Por motivos religiosos, tem havido perseguições por diferença de crenças, homossexuais têm sido perseguidos e mortos. A favor da defesa da “santidade da vida”, religiosos têm condenado o aborto e a eutanásia, sem nenhuma sustentação científica. E, embora algumas dessas críticas se apliquem apenas aos religiosos fundamentalistas, a religião amena e moderada ajuda a proporcionar o clima de fé no qual o extremismo floresce naturalmente. A fé é um mal exatamente porque não exige justificativa e não tolera nenhuma argumentação.

IX. INFÂNCIA, ABUSO E A FUGA DA RELIGIÃO

            Quando se fala em abuso e religião, geralmente se menciona os casos de pedofilia na Igreja Católica, no entanto, parece que a demonização feita contra o catolicismo romano em torno desta questão foi injusta. Por mais horrível que o abuso sexual sem dúvida seja, o prejuízo pode ser menor que o prejuízo infligido pela atitude de educar a criança dentro da religião católica. Incentivar crianças a acreditar em coisas como a punição de pecados mortais inconfessos num inferno eterno pode ser considerado abuso infantil.
Nossa sociedade, incluindo o setor não religioso, já aceitou a idéia absurda de que é normal e correto doutrinar crianças pequenas na religião de seus pais, e colar rótulos religiosos nelas — "criança católica", "criança protestante", "criança judia", "criança muçulmana" etc. —, embora não haja nenhum outro rótulo comparável: não existem crianças conservadoras, nem crianças liberais, nem crianças republicanas, nem crianças democratas. Por favor, conscientize-se e faça barulho sempre que vir isso acontecendo. Uma criança não é uma criança cristã, não é uma criança muçulmana, mas uma criança de pais cristãos ou uma criança de pais muçulmanos. Essa nomenclatura, aliás, seria um excelente instrumento de conscientização para as próprias crianças. Uma criança que ouve que é "filha de pais muçulmanos" perceberá imediatamente que a religião é algo que cabe a ela escolher — ou re-jeitar — quando tiver idade suficiente para tal.

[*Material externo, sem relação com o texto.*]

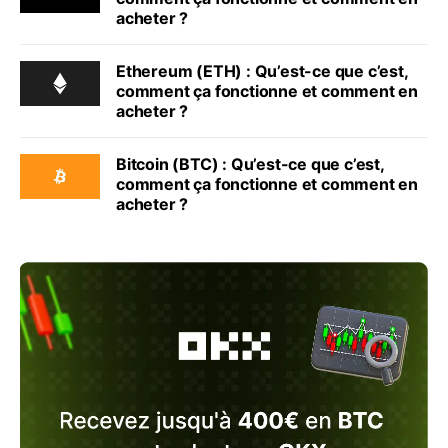
acheter ?
Ethereum (ETH) : Qu’est-ce que c’est,
comment ça fonctionne et comment en
acheter ?
Bitcoin (BTC) : Qu’est-ce que c’est,
comment ça fonctionne et comment en
acheter ?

X. UMA LACUNA MUITO NECESSÁRIA?

A religião preenche uma lacuna muito necessária? Com frequência se diz que há uma lacuna no cérebro com o formato de Deus, que precisa ser preenchida: temos uma necessidade psicológica de Deus — amigo imaginário, pai, irmão mais velho, confessor, confidente — e essa necessidade tem de ser satisfeita, existindo Deus de verdade ou não. A religião, em várias épocas, já foi considerada o elemento que supre quatro papéis principais na vida humana: (i) explicação: a religião aspirava a explicar nossa própria existência e a natureza do universo em que vivemos; (ii) exortação: a religião pretendeu ter o papel de fornecer instrução moral sobre como devemos agir; (iii)consolo: Deus cumpriria o papel de nos reconfortar; (iv) inspiração: a religião nos ajudaria a ver beleza na vida .
É evidente que o fato da religião ter servido a essas quatro funções, não significa que não há outras coisas que possam fazê-lo. Se a eliminação de Deus vai deixar uma lacuna, cada um vai preenchê-la à sua maneira. Já mostramos que a ciência pode fornecer uma explicação do mundo, que a moral pode existir mesmo no ateísmo, não parece positivo um consolo baseado numa ilusão e é inspirador assumir a empreitada científica honesta e sistemática para descobrir a verdade sobre o mundo real.